During the discussion, I had on my desk some paragraphs written by my Lower Elementary class, which now includes a boy named Johnny and my daughter Greta, both of whom move up to my literature class from the K-1 Montessori room. Here is the paragraph that Greta, age 5, had written about the novel Abel's Island:
"It seems that Abel really loves his wife Amanda. He has a lovely picnic and they went into the forest to eat the picnic. He picked a daisy for his wife as a parasol. He goes to get his wife's scarf even though it is pouring. He plunges into a river and goes down a waterfall but he gets out and he thinks about Amanda. He loves Amanda."
Here is the paragraph written by my daughter Lana, age 7, reflecting a few more years of reading and writing experience at VanDamme Academy (and written entirely on her own):
"It seems that Abel really loves his wife Amanda. Abel prepares a lovely picnic for Amanda. While Amanda is reading under a fern he picks a daisy for her to use as a parasol. Abel braves a storm just to retrieve Amanda's scarf. While Abel is thrashed about, pushed under water, drowning, desperate for air, all he thinks about is his wife Amanda. It seems as though Abel is risking his life just for Amanda."
The 7 and 8-year-old students are universally capable of writing well-structured paragraphs, with topic sentences, examples, and a "clincher." This ability has been developed gradually: from writing clear and complete sentences about history, literature, and science in the Montessori classroom; to writing paragraphs together as a group under my guidance in the Lower Elementary classroom; to systematic instruction in their writing class with Mrs. Fingerhut; to constructing paragraphs on their own. I now enter the classroom to a din of eager demands: "Can we please write a paragraph by ourselves today?"

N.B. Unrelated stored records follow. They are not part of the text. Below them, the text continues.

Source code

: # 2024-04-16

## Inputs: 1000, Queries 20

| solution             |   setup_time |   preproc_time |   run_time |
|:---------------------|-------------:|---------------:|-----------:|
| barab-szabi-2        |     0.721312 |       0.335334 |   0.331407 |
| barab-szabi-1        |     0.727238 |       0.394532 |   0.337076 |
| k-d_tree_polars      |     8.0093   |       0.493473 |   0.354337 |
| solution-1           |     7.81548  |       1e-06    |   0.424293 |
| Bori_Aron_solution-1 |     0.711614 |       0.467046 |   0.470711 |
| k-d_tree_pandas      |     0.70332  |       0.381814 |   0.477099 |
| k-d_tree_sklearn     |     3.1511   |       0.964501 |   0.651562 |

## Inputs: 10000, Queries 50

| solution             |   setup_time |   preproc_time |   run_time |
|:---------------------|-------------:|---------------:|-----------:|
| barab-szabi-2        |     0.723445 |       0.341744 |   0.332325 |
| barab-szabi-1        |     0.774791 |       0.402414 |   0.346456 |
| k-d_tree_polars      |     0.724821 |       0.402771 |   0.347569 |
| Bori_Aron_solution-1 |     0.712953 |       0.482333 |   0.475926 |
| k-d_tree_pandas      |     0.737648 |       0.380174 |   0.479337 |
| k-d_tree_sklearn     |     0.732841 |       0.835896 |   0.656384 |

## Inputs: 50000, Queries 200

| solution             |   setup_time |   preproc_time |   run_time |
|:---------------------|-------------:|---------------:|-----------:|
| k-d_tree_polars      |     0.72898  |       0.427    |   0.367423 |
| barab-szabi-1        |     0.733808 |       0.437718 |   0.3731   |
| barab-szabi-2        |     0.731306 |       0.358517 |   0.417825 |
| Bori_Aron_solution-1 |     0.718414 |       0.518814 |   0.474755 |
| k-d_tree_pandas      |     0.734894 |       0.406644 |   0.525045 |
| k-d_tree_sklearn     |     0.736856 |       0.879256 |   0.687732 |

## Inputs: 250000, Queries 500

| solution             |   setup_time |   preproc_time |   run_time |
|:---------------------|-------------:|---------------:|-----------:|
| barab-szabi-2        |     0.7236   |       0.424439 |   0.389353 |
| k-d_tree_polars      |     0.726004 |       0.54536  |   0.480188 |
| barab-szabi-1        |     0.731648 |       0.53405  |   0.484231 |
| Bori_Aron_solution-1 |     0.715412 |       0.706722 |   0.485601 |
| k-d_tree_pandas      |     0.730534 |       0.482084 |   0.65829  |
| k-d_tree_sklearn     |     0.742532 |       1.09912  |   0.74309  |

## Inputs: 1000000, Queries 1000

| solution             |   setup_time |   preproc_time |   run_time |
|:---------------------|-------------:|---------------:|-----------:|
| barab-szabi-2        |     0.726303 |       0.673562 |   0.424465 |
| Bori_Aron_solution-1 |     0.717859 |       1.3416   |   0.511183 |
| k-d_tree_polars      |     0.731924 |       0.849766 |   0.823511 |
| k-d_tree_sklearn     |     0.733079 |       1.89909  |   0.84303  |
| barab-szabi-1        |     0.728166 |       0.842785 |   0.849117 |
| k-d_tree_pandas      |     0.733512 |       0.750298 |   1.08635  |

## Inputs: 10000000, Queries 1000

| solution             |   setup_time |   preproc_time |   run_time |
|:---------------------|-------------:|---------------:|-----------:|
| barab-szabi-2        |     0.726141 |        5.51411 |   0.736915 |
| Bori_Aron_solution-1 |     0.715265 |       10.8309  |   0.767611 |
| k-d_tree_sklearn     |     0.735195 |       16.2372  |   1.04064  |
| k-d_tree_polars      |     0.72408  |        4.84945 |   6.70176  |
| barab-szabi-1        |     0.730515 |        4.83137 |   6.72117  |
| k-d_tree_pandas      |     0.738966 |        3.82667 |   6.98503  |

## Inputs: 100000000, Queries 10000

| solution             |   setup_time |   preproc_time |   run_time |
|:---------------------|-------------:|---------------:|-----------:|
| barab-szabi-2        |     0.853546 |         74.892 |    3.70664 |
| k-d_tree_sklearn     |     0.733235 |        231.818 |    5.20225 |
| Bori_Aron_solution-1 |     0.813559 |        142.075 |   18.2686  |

The relevant principles are simple. 1) Do not underestimate the ability or motivation of young children. They are capable of more than the letter "P," and they need not be plied with pajama parties. Producing a well-formed paragraph about a delightful novel is motivation in itself, and a much deeper and more lasting motivation. 2) With proper, systematic instruction, children can advance far in their reading, writing, and thinking ability. The careful, incremental structure of our program enables them to progress naturally, effortlessly, proudly, and happily. 3) We are continually engaged in what I call a "war against boredom." If Greta and Johnny were learning the letter "P", pajama party or not, I would have lost them to learning for good.
We are only just beginning to see the academic distance that can be traveled by a student given our belief in their capability, given our systematic approach to teaching them, and given our commitment to continually challenging them. And it is an impressive sight.